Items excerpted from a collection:
============================================================
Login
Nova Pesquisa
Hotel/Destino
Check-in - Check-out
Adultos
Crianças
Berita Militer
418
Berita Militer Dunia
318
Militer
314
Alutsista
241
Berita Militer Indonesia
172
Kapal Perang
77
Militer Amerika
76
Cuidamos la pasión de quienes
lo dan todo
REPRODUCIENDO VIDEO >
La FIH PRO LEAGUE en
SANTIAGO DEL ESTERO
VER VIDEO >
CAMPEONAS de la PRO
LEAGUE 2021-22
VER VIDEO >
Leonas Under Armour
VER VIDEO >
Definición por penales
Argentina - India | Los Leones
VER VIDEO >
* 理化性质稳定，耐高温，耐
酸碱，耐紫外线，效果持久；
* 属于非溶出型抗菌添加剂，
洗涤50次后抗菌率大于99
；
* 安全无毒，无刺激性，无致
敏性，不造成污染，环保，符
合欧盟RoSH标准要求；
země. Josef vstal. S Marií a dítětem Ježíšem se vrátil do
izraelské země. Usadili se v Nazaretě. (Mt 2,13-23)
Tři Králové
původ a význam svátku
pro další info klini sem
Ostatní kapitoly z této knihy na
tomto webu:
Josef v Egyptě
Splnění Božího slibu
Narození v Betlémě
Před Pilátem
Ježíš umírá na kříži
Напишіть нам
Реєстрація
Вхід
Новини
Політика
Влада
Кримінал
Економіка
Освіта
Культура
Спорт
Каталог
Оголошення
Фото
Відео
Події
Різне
============================================================
> _YOUR ASSIGNMENT_
Please copy every line of the items above word for word.

> _ANSWER TO THE PROBLEM_
Login
Nova Pesquisa
Hotel/Destino
Check-in - Check-out
Adultos
Crianças
Berita Militer
418
Berita Militer Dunia
318
Militer
314
Alutsista
241
Berita Militer Indonesia
172
Kapal Perang
77
Militer Amerika
76
Cuidamos la pasión de quienes
lo dan todo
REPRODUCIENDO VIDEO >
La FIH PRO LEAGUE en
SANTIAGO DEL ESTERO
VER VIDEO >
CAMPEONAS de la PRO
LEAGUE 2021-22
VER VIDEO >
Leonas Under Armour
VER VIDEO >
Definición por penales
Argentina - India | Los Leones
VER VIDEO >
* 理化性质稳定，耐高温，耐
酸碱，耐紫外线，效果持久；
* 属于非溶出型抗菌添加剂，
洗涤50次后抗菌率大于99
；
* 安全无毒，无刺激性，无致
敏性，不造成污染，环保，符
合欧盟RoSH标准要求；
země. Josef vstal. S Marií a dítětem Ježíšem se vrátil do
izraelské země. Usadili se v Nazaretě. (Mt 2,13-23)
Tři Králové
původ a význam svátku
pro další info klini sem
Ostatní kapitoly z této knihy na
tomto webu:
Josef v Egyptě
Splnění Božího slibu
Narození v Betlémě
Před Pilátem
Ježíš umírá na kříži
Напишіть нам
Реєстрація
Вхід
Новини
Політика
Влада
Кримінал
Економіка
Освіта
Культура
Спорт
Каталог
Оголошення
Фото
Відео
Події
Різне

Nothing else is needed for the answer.